(Data items)
-*-

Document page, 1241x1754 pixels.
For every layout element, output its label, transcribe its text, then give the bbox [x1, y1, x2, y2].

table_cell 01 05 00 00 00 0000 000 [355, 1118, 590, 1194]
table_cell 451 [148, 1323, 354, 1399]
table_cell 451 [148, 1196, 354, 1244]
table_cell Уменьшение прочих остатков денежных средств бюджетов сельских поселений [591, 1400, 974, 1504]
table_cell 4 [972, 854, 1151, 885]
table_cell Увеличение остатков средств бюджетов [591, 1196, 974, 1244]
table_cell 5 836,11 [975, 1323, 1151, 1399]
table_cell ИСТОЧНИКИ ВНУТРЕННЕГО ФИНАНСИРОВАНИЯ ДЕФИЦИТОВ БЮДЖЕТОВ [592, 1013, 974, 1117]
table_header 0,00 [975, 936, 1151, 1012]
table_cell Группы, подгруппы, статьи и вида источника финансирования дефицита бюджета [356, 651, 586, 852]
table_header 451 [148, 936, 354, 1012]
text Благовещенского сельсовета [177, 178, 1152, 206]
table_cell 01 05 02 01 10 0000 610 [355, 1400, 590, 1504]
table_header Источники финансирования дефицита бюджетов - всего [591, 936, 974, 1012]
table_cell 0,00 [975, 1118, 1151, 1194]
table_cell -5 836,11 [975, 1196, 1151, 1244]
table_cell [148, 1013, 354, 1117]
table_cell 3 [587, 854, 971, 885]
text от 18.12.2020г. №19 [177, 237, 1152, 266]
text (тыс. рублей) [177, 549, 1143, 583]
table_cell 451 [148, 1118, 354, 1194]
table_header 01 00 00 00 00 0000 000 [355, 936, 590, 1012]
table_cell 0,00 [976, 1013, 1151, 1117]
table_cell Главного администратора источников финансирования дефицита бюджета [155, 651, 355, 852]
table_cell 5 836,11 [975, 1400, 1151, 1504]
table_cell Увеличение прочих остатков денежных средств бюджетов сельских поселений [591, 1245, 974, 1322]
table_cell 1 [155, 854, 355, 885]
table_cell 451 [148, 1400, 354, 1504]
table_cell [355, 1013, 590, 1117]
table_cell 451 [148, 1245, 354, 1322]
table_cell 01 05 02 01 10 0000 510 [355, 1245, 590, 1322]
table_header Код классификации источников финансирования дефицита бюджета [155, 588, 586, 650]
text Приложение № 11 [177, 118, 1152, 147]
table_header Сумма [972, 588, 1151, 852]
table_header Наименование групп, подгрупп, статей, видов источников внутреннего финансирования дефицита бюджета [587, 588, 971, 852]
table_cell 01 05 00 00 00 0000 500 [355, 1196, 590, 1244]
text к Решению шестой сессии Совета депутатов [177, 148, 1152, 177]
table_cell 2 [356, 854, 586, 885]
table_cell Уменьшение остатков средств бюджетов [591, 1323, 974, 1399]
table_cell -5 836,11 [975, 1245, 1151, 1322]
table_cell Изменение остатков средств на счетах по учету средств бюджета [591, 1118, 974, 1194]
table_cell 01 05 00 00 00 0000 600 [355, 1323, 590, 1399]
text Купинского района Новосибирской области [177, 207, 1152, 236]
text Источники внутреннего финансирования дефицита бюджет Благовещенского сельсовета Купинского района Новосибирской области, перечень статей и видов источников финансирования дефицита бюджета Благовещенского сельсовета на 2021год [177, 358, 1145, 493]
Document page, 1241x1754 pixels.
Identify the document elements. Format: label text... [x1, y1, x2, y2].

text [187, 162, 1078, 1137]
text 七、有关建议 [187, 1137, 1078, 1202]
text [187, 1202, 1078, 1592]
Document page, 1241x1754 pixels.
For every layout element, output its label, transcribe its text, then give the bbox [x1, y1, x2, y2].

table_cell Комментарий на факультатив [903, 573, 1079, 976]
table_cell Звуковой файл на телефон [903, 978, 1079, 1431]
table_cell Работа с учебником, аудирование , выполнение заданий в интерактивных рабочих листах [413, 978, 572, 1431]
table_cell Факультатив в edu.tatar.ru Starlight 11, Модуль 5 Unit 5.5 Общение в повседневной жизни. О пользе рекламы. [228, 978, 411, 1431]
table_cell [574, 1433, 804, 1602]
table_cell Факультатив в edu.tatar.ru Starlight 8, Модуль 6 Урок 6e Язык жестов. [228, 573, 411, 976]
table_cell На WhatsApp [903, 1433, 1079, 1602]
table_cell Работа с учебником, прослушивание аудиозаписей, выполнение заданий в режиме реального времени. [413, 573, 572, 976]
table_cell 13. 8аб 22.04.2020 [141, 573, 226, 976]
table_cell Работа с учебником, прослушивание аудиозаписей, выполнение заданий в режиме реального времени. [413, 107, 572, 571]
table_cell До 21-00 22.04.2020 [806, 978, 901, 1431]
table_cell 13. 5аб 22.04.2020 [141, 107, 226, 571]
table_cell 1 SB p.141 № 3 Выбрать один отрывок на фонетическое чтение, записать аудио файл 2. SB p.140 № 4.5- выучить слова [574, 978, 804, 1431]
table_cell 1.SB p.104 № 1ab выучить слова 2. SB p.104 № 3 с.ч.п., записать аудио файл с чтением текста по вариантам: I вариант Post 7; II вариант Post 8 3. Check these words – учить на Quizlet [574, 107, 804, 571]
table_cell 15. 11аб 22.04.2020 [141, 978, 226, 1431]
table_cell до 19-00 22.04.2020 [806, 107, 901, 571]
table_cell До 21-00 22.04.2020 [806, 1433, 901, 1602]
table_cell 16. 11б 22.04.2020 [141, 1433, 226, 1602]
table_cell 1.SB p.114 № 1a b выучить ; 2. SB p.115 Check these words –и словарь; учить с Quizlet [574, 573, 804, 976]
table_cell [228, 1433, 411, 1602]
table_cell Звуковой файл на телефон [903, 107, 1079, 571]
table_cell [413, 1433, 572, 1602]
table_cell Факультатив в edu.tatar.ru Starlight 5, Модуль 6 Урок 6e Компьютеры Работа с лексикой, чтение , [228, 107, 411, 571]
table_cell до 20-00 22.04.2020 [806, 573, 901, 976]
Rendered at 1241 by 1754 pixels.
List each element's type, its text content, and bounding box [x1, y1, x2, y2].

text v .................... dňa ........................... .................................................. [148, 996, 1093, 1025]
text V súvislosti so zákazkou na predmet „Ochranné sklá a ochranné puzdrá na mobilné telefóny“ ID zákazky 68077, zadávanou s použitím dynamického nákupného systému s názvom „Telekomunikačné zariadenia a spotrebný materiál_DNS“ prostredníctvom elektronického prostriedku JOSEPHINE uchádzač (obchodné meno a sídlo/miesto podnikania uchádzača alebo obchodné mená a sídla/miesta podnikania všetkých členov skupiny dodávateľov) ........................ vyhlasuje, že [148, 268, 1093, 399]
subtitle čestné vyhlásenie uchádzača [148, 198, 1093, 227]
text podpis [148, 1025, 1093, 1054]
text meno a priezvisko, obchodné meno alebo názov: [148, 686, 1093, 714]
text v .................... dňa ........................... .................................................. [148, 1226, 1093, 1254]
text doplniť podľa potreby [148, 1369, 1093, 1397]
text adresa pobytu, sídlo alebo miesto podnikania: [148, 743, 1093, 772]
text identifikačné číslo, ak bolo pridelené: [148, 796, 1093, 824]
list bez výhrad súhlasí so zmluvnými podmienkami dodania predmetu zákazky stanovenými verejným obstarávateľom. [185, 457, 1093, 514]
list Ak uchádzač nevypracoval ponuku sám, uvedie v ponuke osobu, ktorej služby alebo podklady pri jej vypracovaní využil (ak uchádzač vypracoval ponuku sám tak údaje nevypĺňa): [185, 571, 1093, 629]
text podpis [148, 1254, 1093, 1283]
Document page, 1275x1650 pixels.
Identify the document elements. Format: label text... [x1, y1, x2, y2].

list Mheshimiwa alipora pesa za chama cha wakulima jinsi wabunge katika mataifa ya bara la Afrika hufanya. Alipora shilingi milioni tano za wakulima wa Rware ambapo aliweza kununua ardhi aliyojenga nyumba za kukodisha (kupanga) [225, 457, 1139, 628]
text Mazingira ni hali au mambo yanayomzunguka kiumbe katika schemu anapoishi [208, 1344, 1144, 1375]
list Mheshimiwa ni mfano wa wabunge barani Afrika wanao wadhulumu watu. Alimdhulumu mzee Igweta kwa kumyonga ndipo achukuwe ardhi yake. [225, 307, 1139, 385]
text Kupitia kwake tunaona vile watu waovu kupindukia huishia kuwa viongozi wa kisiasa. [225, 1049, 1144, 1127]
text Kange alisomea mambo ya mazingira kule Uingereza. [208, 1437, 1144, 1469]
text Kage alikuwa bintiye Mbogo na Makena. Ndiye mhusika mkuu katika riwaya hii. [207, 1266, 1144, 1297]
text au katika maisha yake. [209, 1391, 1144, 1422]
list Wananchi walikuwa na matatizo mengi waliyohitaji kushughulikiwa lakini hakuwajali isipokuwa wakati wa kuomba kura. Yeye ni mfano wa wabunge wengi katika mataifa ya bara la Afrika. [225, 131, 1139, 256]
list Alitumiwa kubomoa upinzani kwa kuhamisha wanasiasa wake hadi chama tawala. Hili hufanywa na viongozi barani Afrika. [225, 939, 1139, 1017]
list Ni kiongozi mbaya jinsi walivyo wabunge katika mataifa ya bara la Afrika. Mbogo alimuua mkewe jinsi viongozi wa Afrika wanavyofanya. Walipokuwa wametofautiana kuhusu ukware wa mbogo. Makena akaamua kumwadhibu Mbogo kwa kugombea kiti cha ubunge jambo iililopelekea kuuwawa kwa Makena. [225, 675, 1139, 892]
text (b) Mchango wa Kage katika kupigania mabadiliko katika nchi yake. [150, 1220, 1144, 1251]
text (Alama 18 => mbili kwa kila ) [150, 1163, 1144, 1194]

-*-

WHAT YOU SHOULD DO
If a line contains the word "бюджета", count it; give the total for the entries above and nothing else.

SOLUTION TO THE PROBLEM
6